# Complexity of this variant of #Positive 2-SAT #P-complete?

In this variant of #Positive-2-SAT ,we divide set of all possible clauses like this :

A = [ab ,ac ,ad ,.... ]

B =[bc ,bd ,be ,....]

C=[cd ,de ,....]

D=[de ,....]

....

In this variant ,we are allowed to select clauses from only 3 sets mentioned ,And for every k variable there are k such sets but for k variables ,we are only allowed to select clauses from any three of these k sets ,then , is counting the number of satsifiable instance of these clauses #P-complete or not.

If its not #P-complete for where we are allowed to select clauses from only 3 sets ,then does there exist a value k ,such that we are allowed to select clauses from only k sets ,for which this problem is #P-complete?

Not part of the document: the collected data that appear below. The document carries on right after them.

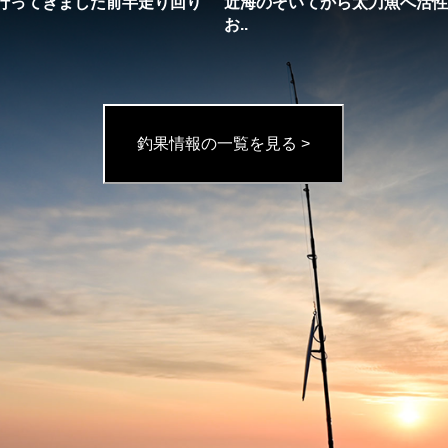
行ってきました前半走り回り
近海のぞいてから太刀魚へ活性
お..
釣果情報の一覧を見る >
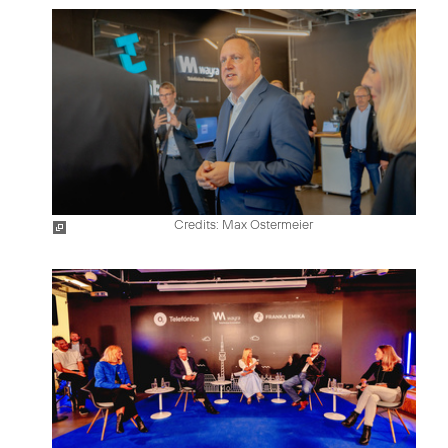
Credits: Max Ostermeier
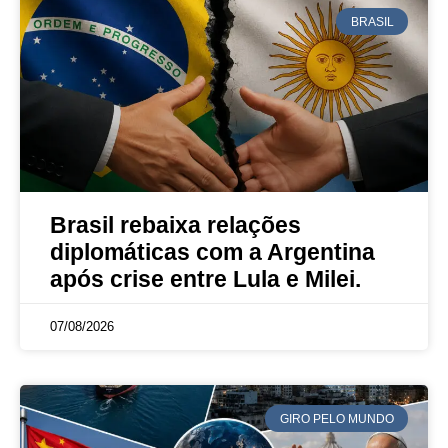
BRASIL
Brasil rebaixa relações
diplomáticas com a Argentina
após crise entre Lula e Milei.
07/08/2026
GIRO PELO MUNDO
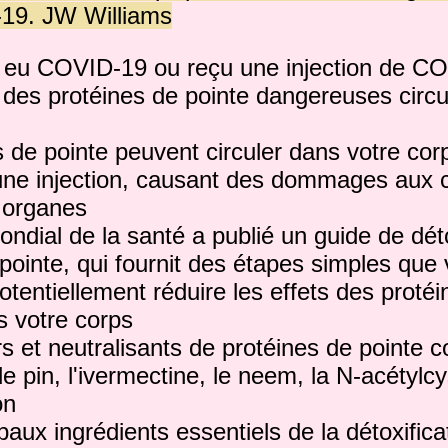
-19.
JW Williams
 eu COVID-19 ou reçu une injection de C
 des protéines de pointe dangereuses circu
s de pointe peuvent circuler dans votre co
 une injection, causant des dommages aux c
x organes
ndial de la santé a publié un guide de déto
 pointe, qui fournit des étapes simples qu
otentiellement réduire les effets des proté
s votre corps
rs et neutralisants de protéines de pointe
 de pin, l'ivermectine, le neem, la N-acétyl
on
paux ingrédients essentiels de la détoxifica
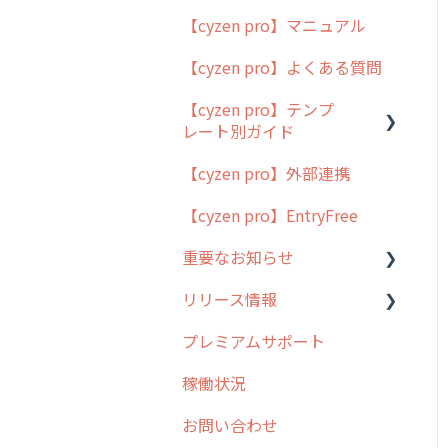
【cyzen pro】マニュアル
cyzen pro とは？
【cyzen pro】よくある質問
簡易マニュアル
【cyzen pro】テンプ
cyzen proの位置情報取得
レート別ガイド
について
【cyzen pro】外部連携
用語集
ポスティング
【cyzen pro】EntryFree
よくある質問
ラウンダー
重要なお知らせ
メンテナンス
リリース情報
外廻り営業
過去の重要なお知らせ
プレミアムサポート
清掃
障害情報
リリース
稼働状況
不動産
2026年のリリース情報
お問い合わせ
2025年のリリース情報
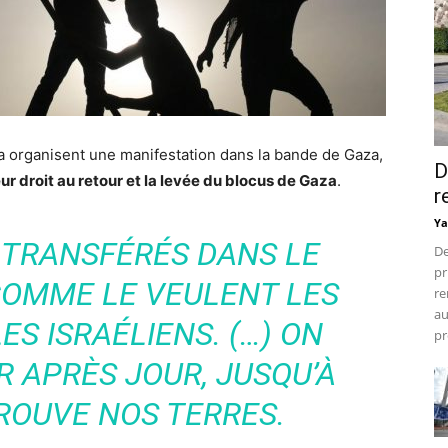
za organisent une manifestation dans la bande de Gaza,
D
ur droit au retour et la levée du blocus de Gaza
.
r
Ya
 TRANSFÉRÉS DANS LE
De
pr
 COMME LE VEULENT LES
re
au
ES ISRAÉLIENS. (…) ON
pr
 APRÈS JOUR, JUSQU’À
ROUVE NOS TERRES.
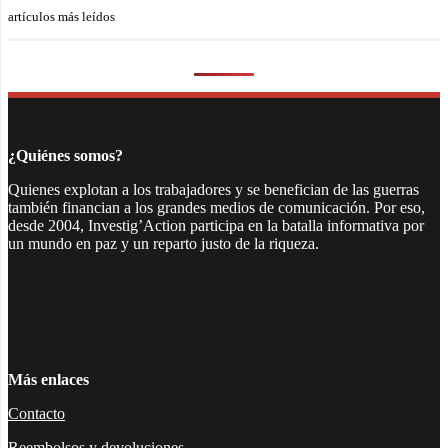
artículos más leídos
¿Quiénes somos?
Quienes explotan a los trabajadores y se benefician de las guerras
también financian a los grandes medios de comunicación. Por eso,
desde 2004, Investig’Action participa en la batalla informativa por
un mundo en paz y un reparto justo de la riqueza.
Facebook
Twitter
Instagram
YouTube
TikTok
Telegram
Enlace
Más enlaces
Contacto
Reembolsos y devoluciones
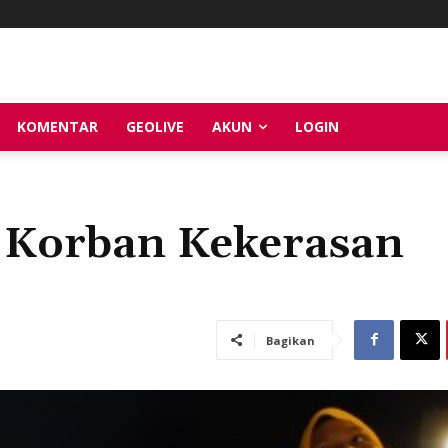
KOMENTAR
GEOLIVE
AKUN
LOGIN
 Korban Kekerasan
Bagikan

This problem is inspired from my previous problem ,here the restriction are vertical ,In my previous problem restriction was horizontal ,in a sense that we select clauses from every set but only a certain amount ,but here we can choose as many as we want but from a limited number of sets

The problem is in P for any fixed $$k$$. The clauses shouldn't need to be all positive, either.
For the positive example, let's say we choose from sets $$A$$, $$B$$ and $$C$$ (it doesn't really matter). For each of the 8 (or generally, $$2^k$$) possible truth assignments to $$a$$, $$b$$ and $$c$$ (which I will call the main variables), the number of satisfying assignments is simply $$2^s$$, where $$s$$ is the number of variables (obviously excluding the main variables themselves) that only occur in clauses where the main variable of that clause is chosen to be true.
You have to mind the existence of clauses like $$(a \vee b)$$, but they don't really complicate the picture - just set the number of satisfiable assignments to 0 for every assignment of the main variables where both $$a$$ and $$b$$ are chosen to be false.